Buildings burst into flames as well. Thanks to the meticulous record-keeping of the Germans, we know that 1540 enjoys the dubious distinction of witnessing more fires in towns than any other peacetime year since 1000 AD. Judging from the anecdotal evidence in other countries, Germany was hardly alone.

The fires lent the sky a ghoulish glow, with many observers reporting that both the sun and moon were wreathed in a blood-red aura. Though many centuries had passed since the time of Tacitus, the Germans and other Europeans greeted these signs with similar superstition, viewing them as portents of evil. Many people soon became convinced that hordes of murderous arsonists — “Mordenbrunner” — were setting the fires.

A search for suspects followed. In some places, Protestants fingered Catholics, suspecting papal intrigue in deadly conflagrations. Elsewhere, local authorities arrested more conventional scapegoats: vagrants and beggars and outsiders — basically, anyone who didn’t belong. In classic late-medieval style, authorities tortured suspects to secure “confessions” of perfidy.

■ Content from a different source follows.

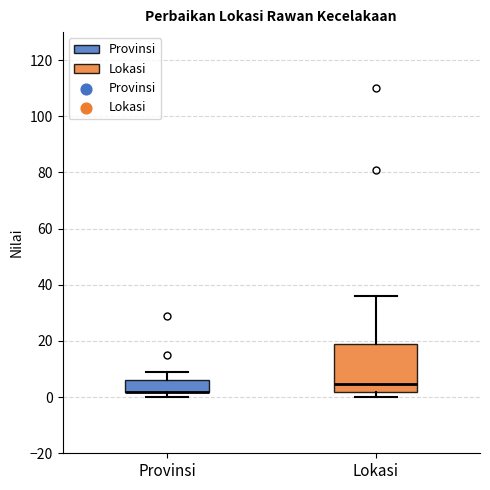

Reading left to right, transcribe this box plot: for each box, give where its median line is, the range the box spans, and where its two whiskers end, as read against the y-axis. The values are not printed on the chart, so give them approximately, as read against the axis.

Provinsi: median 2 (drawn on the box's lower edge), box 2 to 6, whiskers 0 to 10
Lokasi: median 4, box 2 to 18, whiskers 0 to 36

Nonstop fires, blood-red skies, scorching heat, failed harvests and collective paranoia all conspired to make peasants terribly peevish. Mercifully, similarly brutal conditions did not return until 1921.

Climate change has ushered in a new era. Beginning in 2003, Europe has sustained a number of crushing heat waves and droughts, with 2022 arguably the worst on record. The historical record would tell us to watch out: Extreme weather, whatever the cause, leaves chaos in its wake. That’s cold comfort indeed.

BLOOMBERG OPINION

*There were some upsides. When winemakers pressed the desiccated fruit, they ended up with a potent beverage closer to sherry than regular wine. It apparently got people drunk quickly. There was much rejoicing.